• Text:
The Ones That Lured Me In
By: Clint Darling
It finally happened -- Alex lugged three big bags of CD's over and dumped them in a pile on my bedroom floor, promo material and stickers and glossy photos cascading into the closet to sit next to the old dress shoes I never wear anymore.
RAYOVAQ's "Tendency To Sway" caught my eye with the small photo of a ferris wheel on the cover, sunset behind the wheel lighting a window into the CD. The neat-o graphics trick of putting each line backwards or upside down or wrong-way round or whatever....well, I just wish that I could read the damned thing without a mirror and a headstand. The music is much more accessible than the art and somebody has done this girl wrong in a big way. I'd like to thank whoever screwed up this much because she's turned it into neatly packaged lyricism that reminds me of the AFGHAN WHIGS in a heroin stupor or, in sunnier moments, like a less orchestral BEN FOLDS FIVE with some major nods to VELOCITY GIRL thrown in during the fast bits. More slow-core than not, this is four-piece indie rock at its American best: moody, introspective, beautiful and muscular. Even with only five songs clocking in at a little over half an hour, it's going to take more than one listen to unearth your favorite part of this. The songs start slow and build to glory before turning and heading up the other side of that ferris wheel and into the sunset.
I missed the sticker for Ariel Publicity on the MAGGI, PIERCE AND EJ album "For (Inspired By The Music Of Jeff Buckley)" and if I had seen it first I probably wouldn't have put this on. For whatever reason, her clients are uniformly bright-eyed dreamers with patchouli oil bags swinging between the tips of their dreadlocks and they just piss me off. But I really liked the opening notes of "Ferdinand" and it wasn't until Maggi started singing that I became disenchanted. Some really nice guitar work and good sounds but what it comes down to is very heartfelt pap about how Jeff Buckley is watching us all from his perch in a six year olds conception of Heaven and I'm just not buying it.

• Information provided:
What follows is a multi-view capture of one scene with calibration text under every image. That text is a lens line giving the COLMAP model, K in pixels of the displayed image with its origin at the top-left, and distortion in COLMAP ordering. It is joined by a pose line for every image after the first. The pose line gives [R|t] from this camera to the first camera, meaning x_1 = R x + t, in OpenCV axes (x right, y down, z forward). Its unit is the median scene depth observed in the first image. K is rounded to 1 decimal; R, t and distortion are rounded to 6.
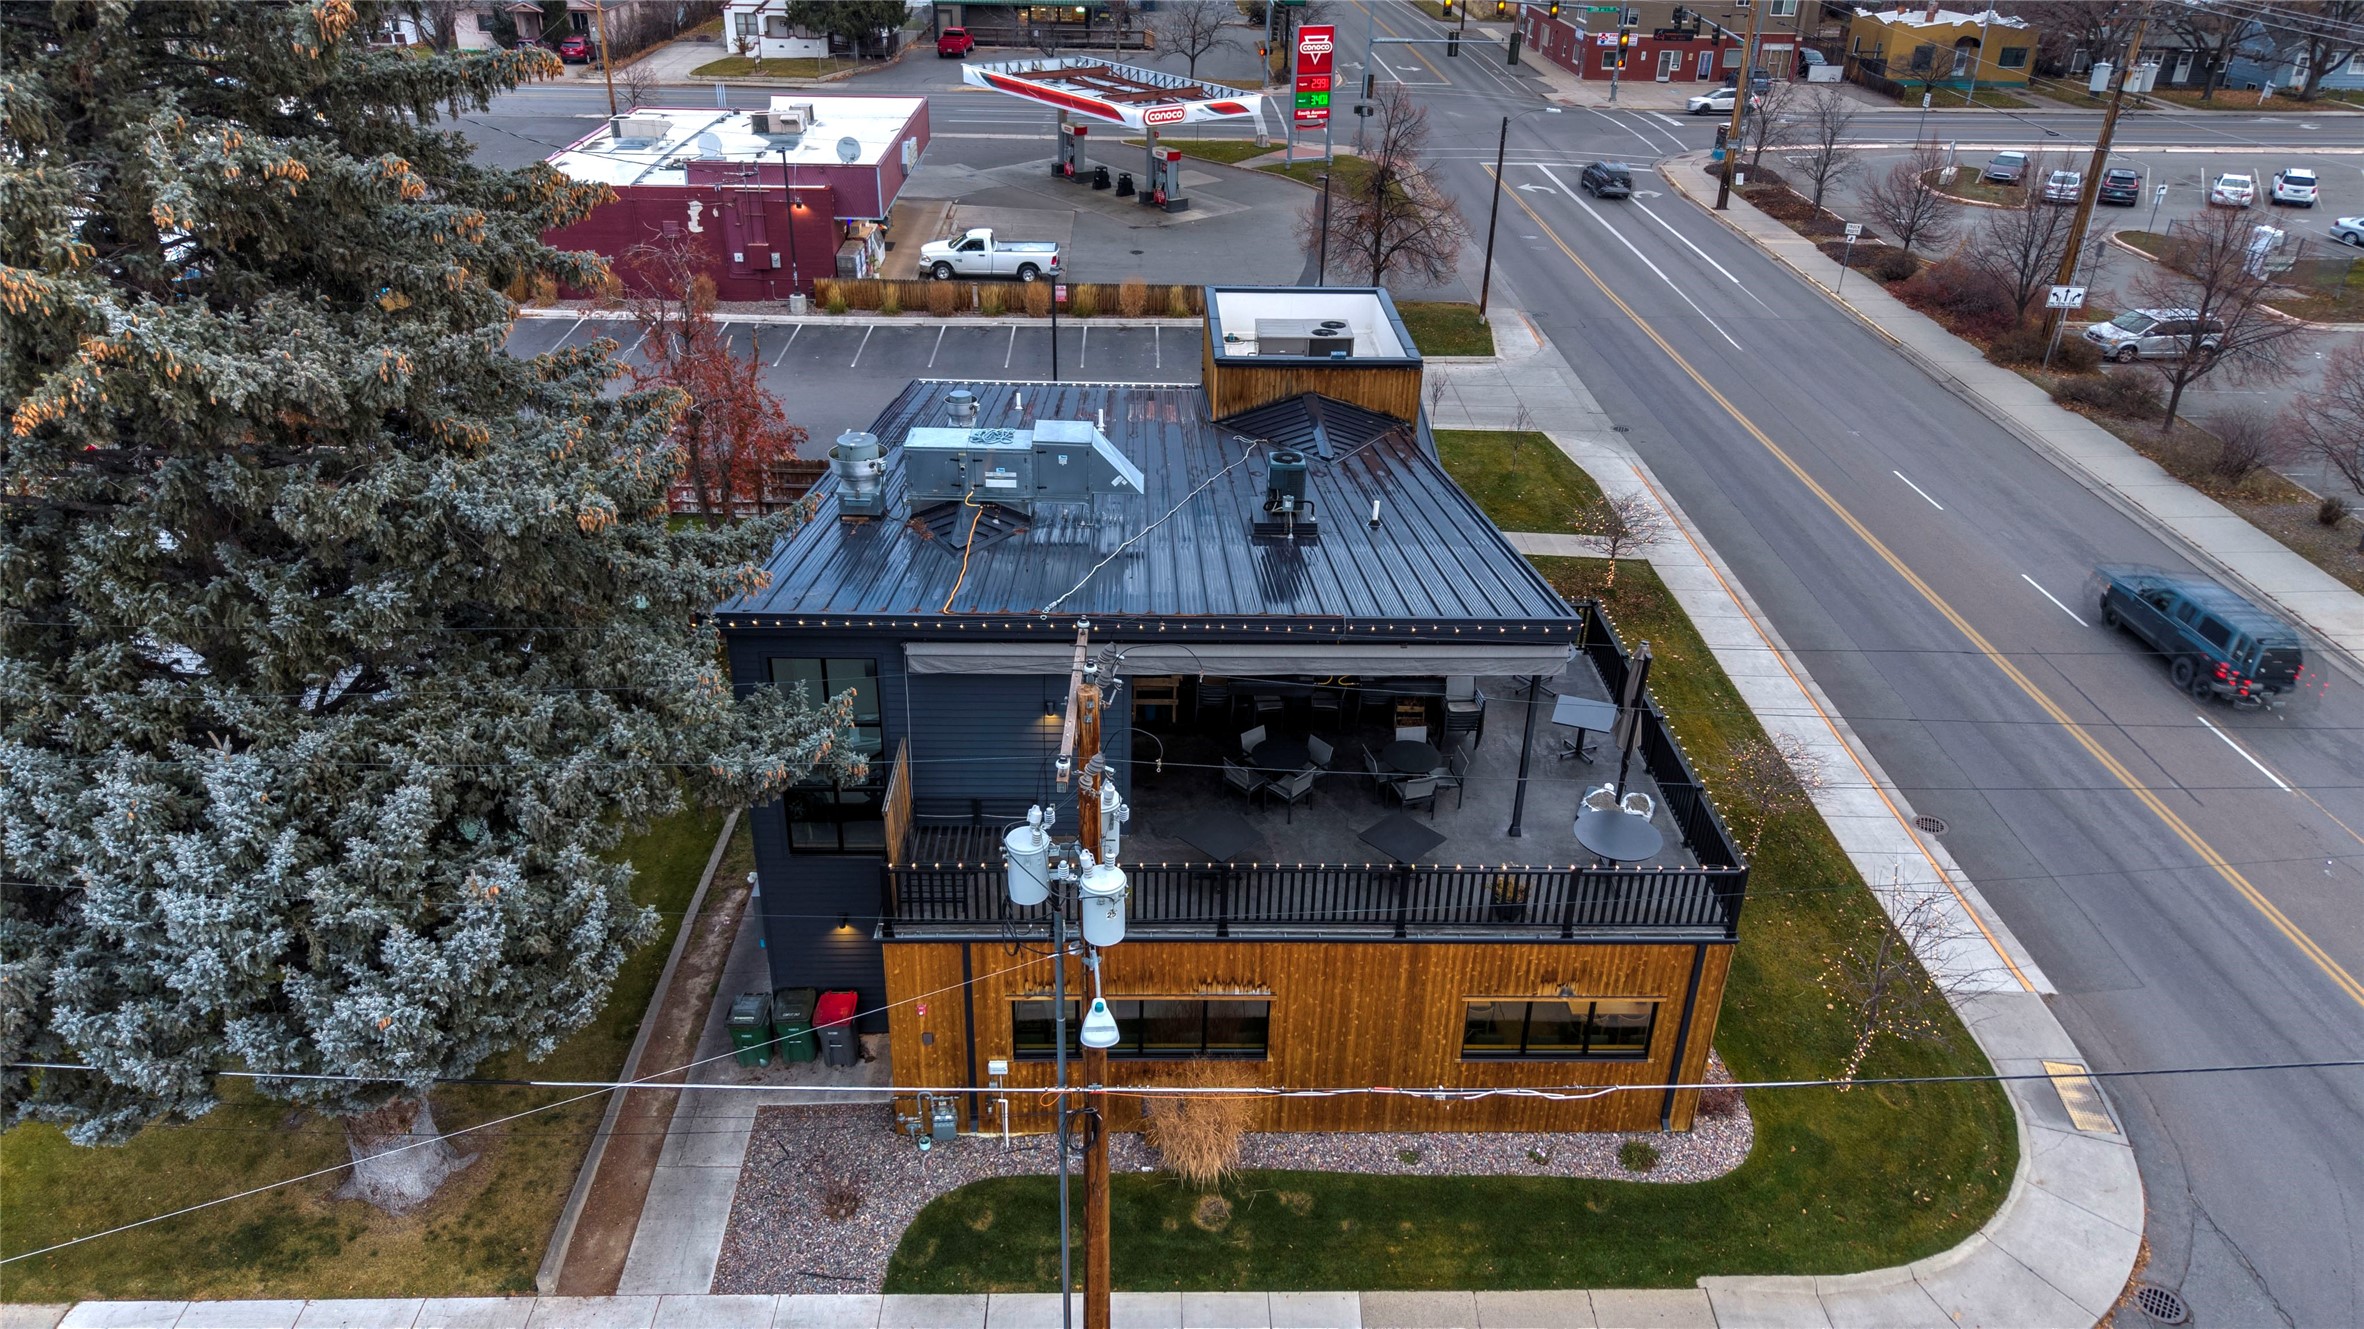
lens RADIAL K [[1602.6, 0, 1182.0], [0, 1602.6, 664.5], [0, 0, 1]] dist [0.028318, -0.019732]
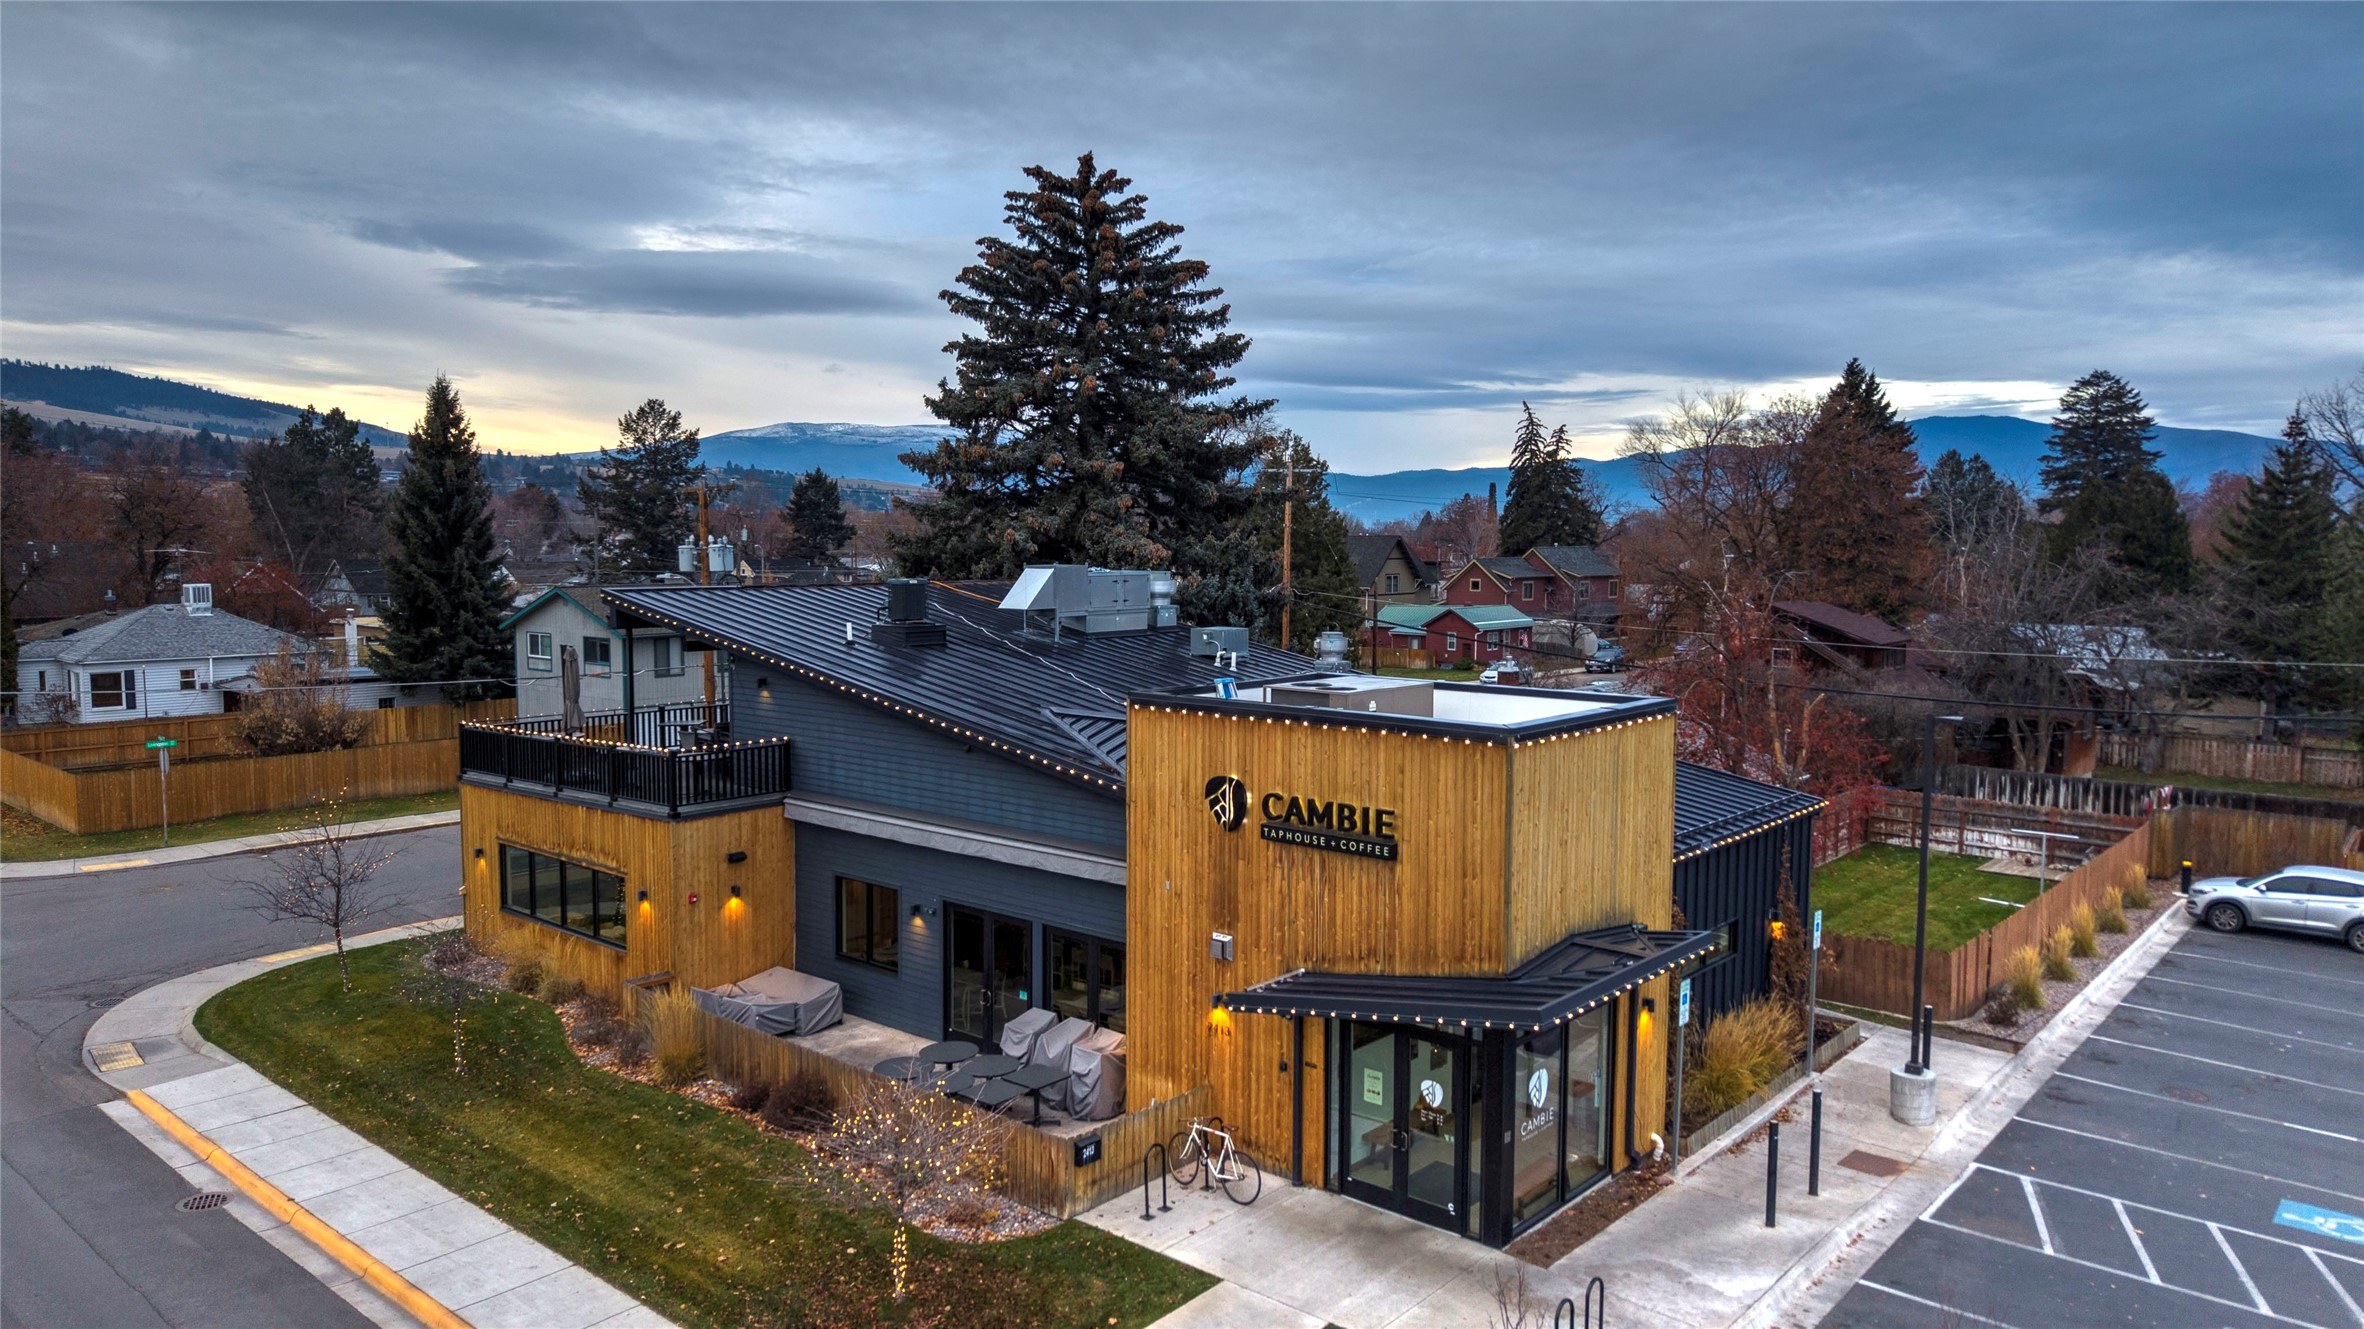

• Activity:
From the CD review above, reproduce the passage between "I missed the" and "not buying it.", inclusive.

• Solution to the exercise:
I missed the sticker for Ariel Publicity on the MAGGI, PIERCE AND EJ album "For (Inspired By The Music Of Jeff Buckley)" and if I had seen it first I probably wouldn't have put this on. For whatever reason, her clients are uniformly bright-eyed dreamers with patchouli oil bags swinging between the tips of their dreadlocks and they just piss me off. But I really liked the opening notes of "Ferdinand" and it wasn't until Maggi started singing that I became disenchanted. Some really nice guitar work and good sounds but what it comes down to is very heartfelt pap about how Jeff Buckley is watching us all from his perch in a six year olds conception of Heaven and I'm just not buying it.